Les révolutions arabes en sommeil

L’espérance révolutionnaire qui a soulevé les peuples arabes contre leurs tyrans il y a dix ans n’est plus qu’un souvenir, là même où elle avait suscité tant de rêves et de passions. Le renouveau attendu n’a pas eu lieu. Les oligarchies sont toujours en place, même si quelques têtes sont tombées, et à une exception près, celle de la Tunisie, les structures politiques des Etats se sont maintenues. Le « système », que dénoncent aujourd’hui les manifestants en Algérie, n’a pas été renversé. Dans la plupart des pays, les autocrates au pouvoir n’ont pas voulu céder la place, fût-ce au prix d’une répression accrue, voire d’une guerre civile meurtrière, comme en Syrie. Ailleurs, comme en Libye ou au Yémen, c’est le chaos qui s’est installé, loin des aspirations démocratiques des mouvements contestataires.
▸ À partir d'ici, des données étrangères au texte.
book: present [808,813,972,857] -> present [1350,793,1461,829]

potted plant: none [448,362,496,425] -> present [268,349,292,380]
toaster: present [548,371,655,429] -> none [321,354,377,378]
C’est donc un triste anniversaire pour les « printemps arabes », une décennie après les premières manifestations qui ont secoué la Tunisie puis l’Egypte.
Avant l’Egypte, la petite Tunisie avait en effet donné le signal de la révolte après le suicide par le feu d’un vendeur ambulant dont le geste désespéré allait déclencher une incroyable réaction en chaîne, en Tunisie même, où le président Zine el-Abidine Ben Ali était contraint à la démission, le 14 janvier, après trente-trois ans à la tête de l’Etat, et à l’extérieur du pays, où les foules s’enflammaient pour tenter de chasser les autocrates qui les gouvernaient depuis tant d’années. Au Yémen, en Libye, au Bahrein, en Syrie, les peuples se dressaient contre leurs oppresseurs, avec plus ou moins de succès. A une échelle plus modeste, d’autres pays comme le Maroc, l’Arabie saoudite, la Jordanie, étaient touchés par la vague de protestations.

La puissante Egypte, pays-phare du Moyen-Orient par la richesse de son histoire et l’importance de sa population (près de cent millions d’habitants), était elle-même emportée par le soulèvement révolutionnaire qui balayait la région et s’en prenait aux dictateurs honnis. Le 11 février, le président égyptien, Hosni Moubarak, quittait le pouvoir sous la pression de la rue, qui dénonçait à la fois son pouvoir despotique et son régime corrompu. La place Tahrir, au Caire, était l’épicentre des protestations populaires contre celui qui occupait la présidence de la République depuis près de trente ans. En Egypte comme ailleurs, la révolte des peuples, avides de changement et de liberté, semblait annoncer un monde nouveau, délivré de la tutelle des potentats locaux. Ce moment d’euphorie n’était-il qu’une illusion passagère ?

Beaucoup de démocrates arabes veulent croire que tout n’est pas perdu et que les dictatures finiront par s’effondrer, comme ce fut le cas en Europe de l’Est après la chute du mur de Berlin. « L’esprit de la révolution n’est pas mort », affirme l’écrivain libanais Elias Khoury dans un entretien au Monde. « Il est prématuré de parler de la fin des printemps arabes », ajoute-t-il. Le combat continue, il est vrai, en Algérie et au Liban, où la colère contre les pouvoirs en place ne faiblit pas, malgré la crise sanitaire, qui freine le mouvement. S’il est vrai que l’Egypte du président Sissi a choisi la voie de la répression, la transition démocratique est un succès en Tunisie. Ailleurs l’échec ne signifie pas la fin de l’espoir. « Une communauté révolutionnaire s’est constituée, avec une envie de changement radical », estime dans Le Monde l’historienne franco-tunisienne Leyla Dakhli, qui ajoute : « Les raisons de se révolter sont toujours – presque – entièrement là ».

L’issue des soulèvements de la rue arabe reste incertaine. D’un côté, la plupart des autocraties qui sont la cible des luttes populaires ont choisi la voie de la répression : il n’est pas question pour elles de céder un pouce de terrain à leurs opposants, de leur accorder la moindre concession, comme le montre éloquemment le cas de l’Egypte. D’un autre côté, ces régimes, issus de la décolonisation, sont fondés sur des bases fragiles : affaiblis par le déclin économique et par les injustices sociales, ils ont perdu le prestige acquis naguère dans les combats pour l’indépendance. Il faudra du temps pour que le paysage politique du monde arabe se transforme vraiment. Les révolutions sont aujourd’hui en sommeil. Mais les signes existent d’un possible réveil.